If Alabama has one advantage over LSU is the fact their Nov 5 showdown is in Tuscaloosa and that their schedule sets up nicely as they do not face another ranked team before they face in-state rival, 15th-ranked Auburn on the road.
For LSU, they may not have a elite game-breaker like Alabama has with Richardson or Oklahoma has with quarterback Landry Jones, the Bayou Bengals do have a quarterback in Jarrett Lee who maybe severely underrated.
Lee, who is the subject of a quarterback controversy with Jordan Jefferson has led the Tigers to the #1 ranking in the AP poll by throwing for 793 yards and seven touchdowns and a 140.5 QB rating.
While Lee’s numbers may pale in comparison to Oklahoma’s Jones, the 6’2 206-pound Lee has also led the Tigers to impressive road wins over ranked opponents #16 West Virginia and #25 Mississippi State.

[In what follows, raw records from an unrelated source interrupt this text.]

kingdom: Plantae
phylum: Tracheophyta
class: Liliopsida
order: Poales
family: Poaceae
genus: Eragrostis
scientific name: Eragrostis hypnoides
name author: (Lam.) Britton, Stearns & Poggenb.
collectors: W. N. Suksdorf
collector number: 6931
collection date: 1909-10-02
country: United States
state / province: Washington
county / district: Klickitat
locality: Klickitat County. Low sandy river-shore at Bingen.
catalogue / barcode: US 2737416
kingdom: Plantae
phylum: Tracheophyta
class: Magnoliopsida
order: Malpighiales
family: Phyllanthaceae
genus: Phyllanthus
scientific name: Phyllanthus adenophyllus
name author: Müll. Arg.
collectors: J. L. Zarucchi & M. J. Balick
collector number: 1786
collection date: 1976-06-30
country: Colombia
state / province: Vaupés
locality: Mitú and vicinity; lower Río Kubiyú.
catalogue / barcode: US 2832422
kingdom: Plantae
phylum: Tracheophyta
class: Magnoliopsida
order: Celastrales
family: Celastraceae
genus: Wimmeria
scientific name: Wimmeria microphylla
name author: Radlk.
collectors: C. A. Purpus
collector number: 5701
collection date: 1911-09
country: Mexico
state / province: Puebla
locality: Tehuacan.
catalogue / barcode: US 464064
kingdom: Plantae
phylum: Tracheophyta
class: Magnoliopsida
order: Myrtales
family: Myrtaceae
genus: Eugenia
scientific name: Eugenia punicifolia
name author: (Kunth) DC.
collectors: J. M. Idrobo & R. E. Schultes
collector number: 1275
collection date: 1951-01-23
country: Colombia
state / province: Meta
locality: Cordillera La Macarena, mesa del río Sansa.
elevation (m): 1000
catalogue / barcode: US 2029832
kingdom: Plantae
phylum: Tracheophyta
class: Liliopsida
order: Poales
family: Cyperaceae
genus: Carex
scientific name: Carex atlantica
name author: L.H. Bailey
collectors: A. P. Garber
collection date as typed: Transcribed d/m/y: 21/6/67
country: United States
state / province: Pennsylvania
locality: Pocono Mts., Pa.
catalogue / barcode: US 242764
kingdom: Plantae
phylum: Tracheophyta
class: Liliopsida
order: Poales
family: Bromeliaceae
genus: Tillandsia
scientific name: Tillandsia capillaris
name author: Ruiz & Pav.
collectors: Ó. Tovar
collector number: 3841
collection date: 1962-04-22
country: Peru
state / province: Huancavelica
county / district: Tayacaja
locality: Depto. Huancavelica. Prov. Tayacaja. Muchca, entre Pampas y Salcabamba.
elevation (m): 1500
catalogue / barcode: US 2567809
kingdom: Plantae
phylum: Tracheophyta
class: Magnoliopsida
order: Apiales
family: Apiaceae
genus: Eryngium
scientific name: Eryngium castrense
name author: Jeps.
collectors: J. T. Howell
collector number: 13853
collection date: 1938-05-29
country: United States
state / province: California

Clearly, LSU has no fear of playing on the road as they have shown that they are quite comfortable after playing in hostile road environments in Morgantown and Starkville, their Nov 5 game at Alabama should be a walk in the park for them.
What makes the Tigers so dangerous is their fast and fierce defense—led by defensive end Sam Montgomery and cornerback Tyrann Mathieu help LSU allow a meager 12.5 points per game—ninth best in the country.
For the Sooners, they may have the most complete team in terms of offense and defense among the three. Oakland has a Heisman Trophy contender in Jones and a real game-break at wideout in Ryan Broyles and a dual-threat running back in Dominique Whaley.
While Oklahoma may not have the stout defense of Alabama or the speed of LSU, Oklahoma has a underrated—and much maligned—defensive line featuring Frank Alexander, Ronnell Lewis, David King and R.J. Washington that would sack Longhorns QB’s Dave Ash and Case McCoy eight times at the Cotton Bowl on Saturday.
The explosive Sooners offense might be the difference-maker between Oklahoma, LSU and Alabama as they rank ninth in points per game at 45.0 and fifth in passing yards as the Sooners average 377.8 yards a game.
Jones has thrown for 1,447 yards and ten touchdowns under center for the Sooners, Broyles, Jones go-to receiver has 476 yards receiving and six touchdowns and Whaley has rushed for 379 yards and seven touchdowns.
So what makes this Sooners team stand out from LSU and Alabama?
The Sooners offense has better playmakers at the skill positions and the ability to score points against any team. With Jones under center for the Sooners, he gives Oklahoma a clear advantage at quarterback over Alabama’s A.J. McCarron and LSU’s Lee.
The late part of the schedule for Oklahoma puts them at a disadvantage as they must face two of three ranked teams on the road at #20 Kansas State, #24 Texas A&M at home and the dangerous Heisman Trophy contender in quarterback Robert Griffin III and the #25-ranked Baylor Bears in front of a fired-up crowd in Waco.
While the Sooners defense is not as heralded as both SEC powerhouses are, it may be just good enough for the Sooners to meet the winner of the LSU-Alabama showdown in New Orleans for the BCS Championship Game.